Injunctions are sought
and issued as preventative and protective remedies, aimed at
future acts; they are not intended to redress past wrongs.
Injunctions can be issued at any time during any pending or
anticipated litigation for the short-term purpose of preventing
irreparable harm or injury to the petitioner prior to the time
that the court will be in a position to either grant or deny
permanent relief on the merits of the case.
Whereas preliminary
injunctions follow notice to the respondent; temporary restraining
orders are issued ex parte (that is, without notice to the
respondent).
But temporary
restraining orders are only issued in cases where immediate relief
is warranted in those situations in which the petitioner has
satisfied the court that he or she will suffer irreparable harm if
relief is not granted forthwith and time simply does not permit
either the delivery of notice or the holding of a hearing.
However, one needs to
underline that a court will not issue any order unless it is
satisfied, based on the facts and evidence before it, that the
order sought is just.
Muite has not informed
us why the order was unjust. For instance, could it not be
possible that those who obtained the order did so because they
were not going to receive their title deeds, which they had reason
to believe they were legally entitled to? After all, do we know
for sure how that magic number 12,000 was chosen? Or how many
people were left out? Or whether land belonging to the petitioners
was given to those without any legitimate claims to them?
How about if the
government engaged in a divide and rule policy, where 12,000 title
deeds were issued for a fraction of the land that the Ogiek had
claims over?
It is extremely rare
for a court to issue a permanent or perpetual injunction.

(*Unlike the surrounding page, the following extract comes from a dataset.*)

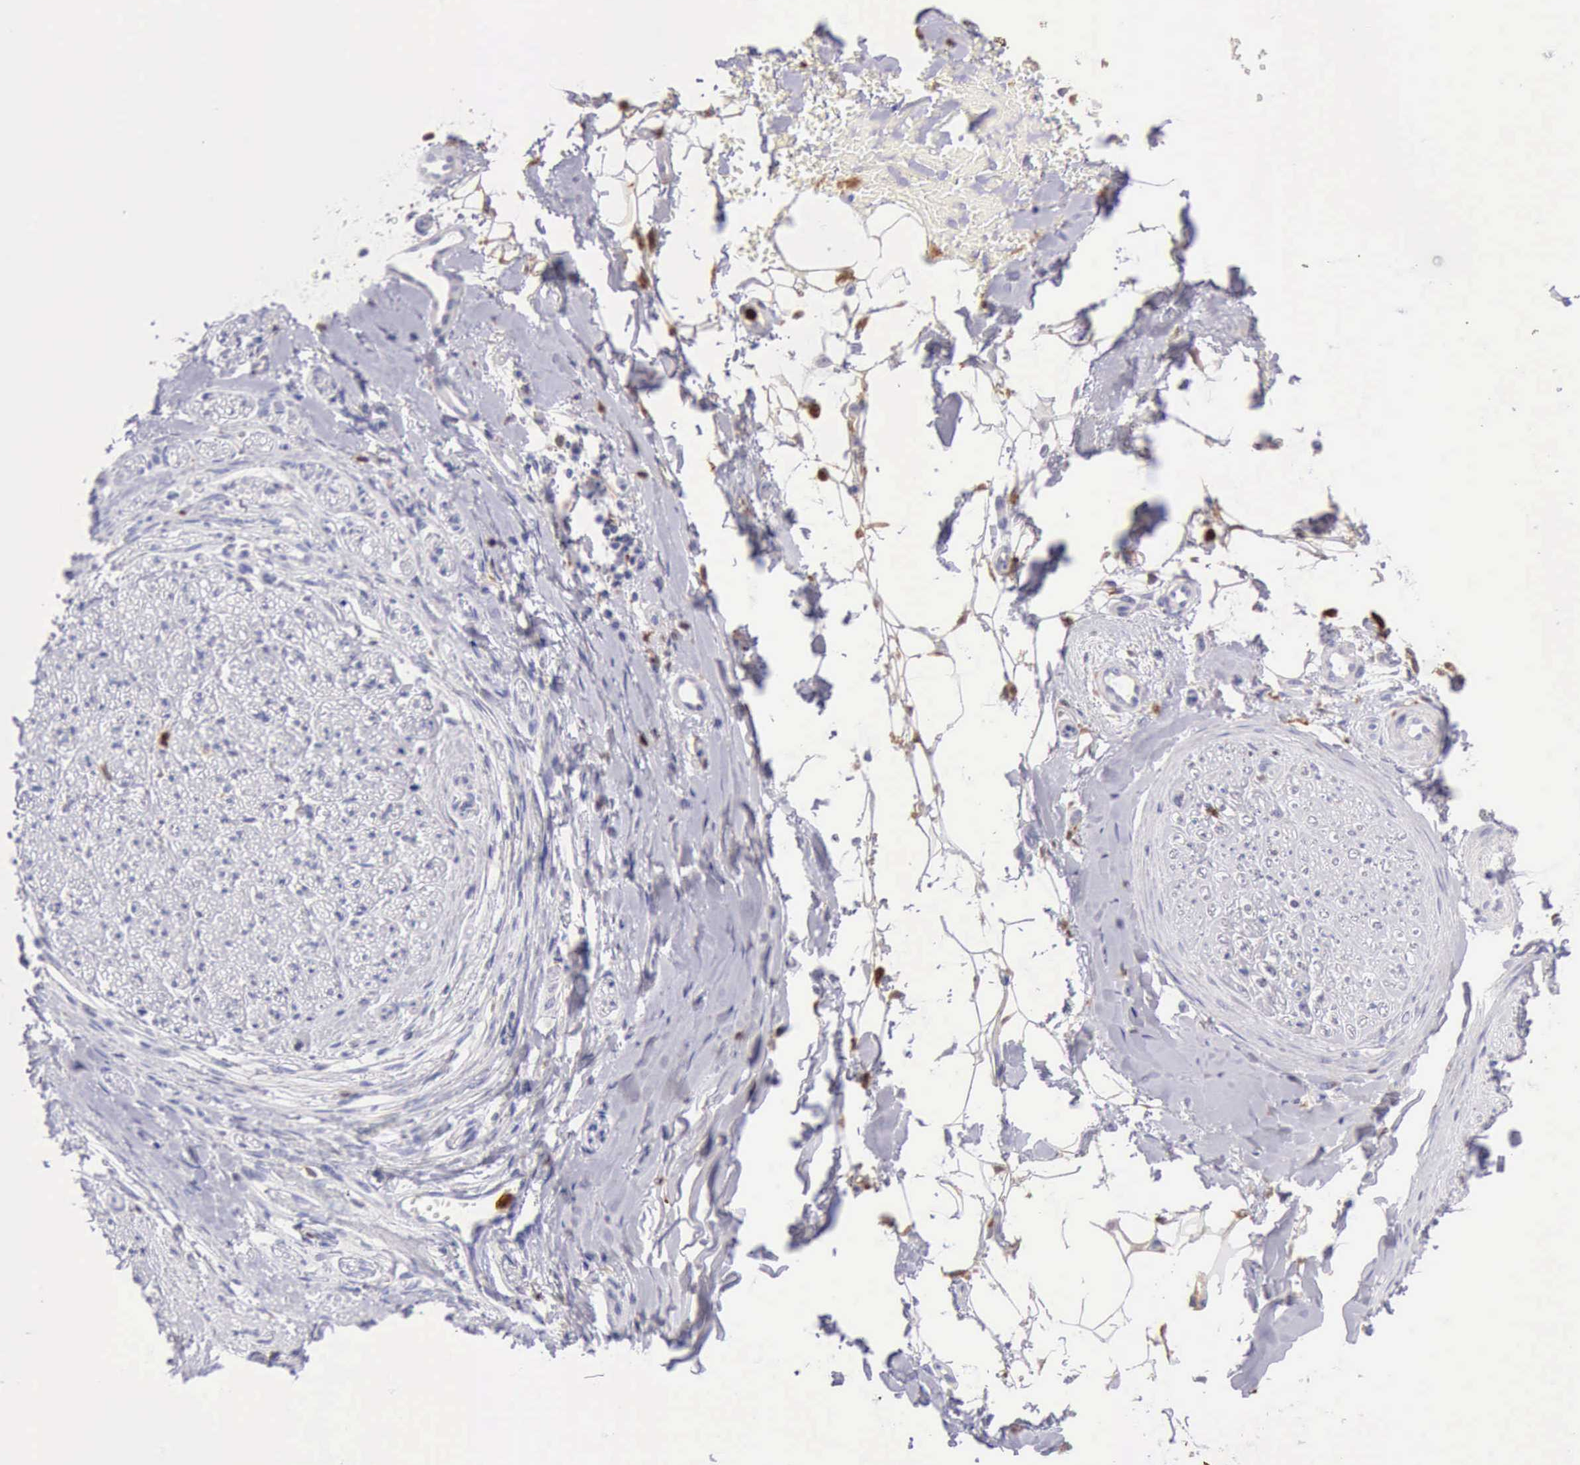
{"staining": {"intensity": "negative", "quantity": "none", "location": "none"}, "tissue": "adipose tissue", "cell_type": "Adipocytes", "image_type": "normal", "snomed": [{"axis": "morphology", "description": "Normal tissue, NOS"}, {"axis": "morphology", "description": "Squamous cell carcinoma, NOS"}, {"axis": "topography", "description": "Skin"}, {"axis": "topography", "description": "Peripheral nerve tissue"}], "caption": "This is a histopathology image of immunohistochemistry (IHC) staining of unremarkable adipose tissue, which shows no staining in adipocytes.", "gene": "CSTA", "patient": {"sex": "male", "age": 83}}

Most
injunctions are temporary or preliminary.
Eventually, the
respondent gets the opportunity to present its case and the court
determines whether to make final or permanent orders.
Muite argues that
“fidelity to law” entails that individuals and institutions
must submit to the rule of law so that there can be orderly
governance.
This is precisely the
point why members of the current government must obey all laws and
court orders as issued until those order are set aside.
By advancing an
argument that “where the Judiciary is institutionally weak, it
invites disobedience to its own orders where it fails to base such
orders on sound law,” Muite is either openly calling for civil
disobedience or contempt of court as the preferred option by
Kenyans in the face of court orders they disagree with.
Muite knows that civil
disobedience is a form of lawbreaking employed by ordinary
citizens to demonstrate the injustice or unfairness of a
particular law.
An act of civil
disobedience is deliberate and targeted to focus attention on the
allegedly undesirable law; not valid court orders. Civil
disobedience is never an option for a government in power against
its own laws.
On the other hand,
what Muite clearly calls upon Kenyans, including the executive arm
of government to do, is to selectively obey or disobey court
orders.
Apparently, Muite
believes that a valid restraining court order obtained by a few
individuals against the government’s intention to issue title
deeds cannot stop the government from proceeding with the giving
out of twelve thousand title deeds.
As far as Muite is
concerned, in matters of law, the majority has more rights than a
minority.
Taking that argument
further, Muite would like us to believe that he is prepared to
limit or subordinate his individual rights and liberties if those
rights happen to be in conflict with that of two or more people.
As a strong advocate
for the entrenchment and institutionalization of the rule of law
in Kenya, Muite should know that court orders are not obeyed
because of the number of people involved in obtaining them.
Valid court orders –
no matter how they are obtained - must be obeyed by all to ensure
that an orderly society is maintained.
Any act which is
calculated to embarrass, hinder or obstruct a competent court in
administering justice, or which is calculated to lessen its
authority or its dignity, is contemptuous.
-The writer is a
barrister and solicitor in Toronto, Canada.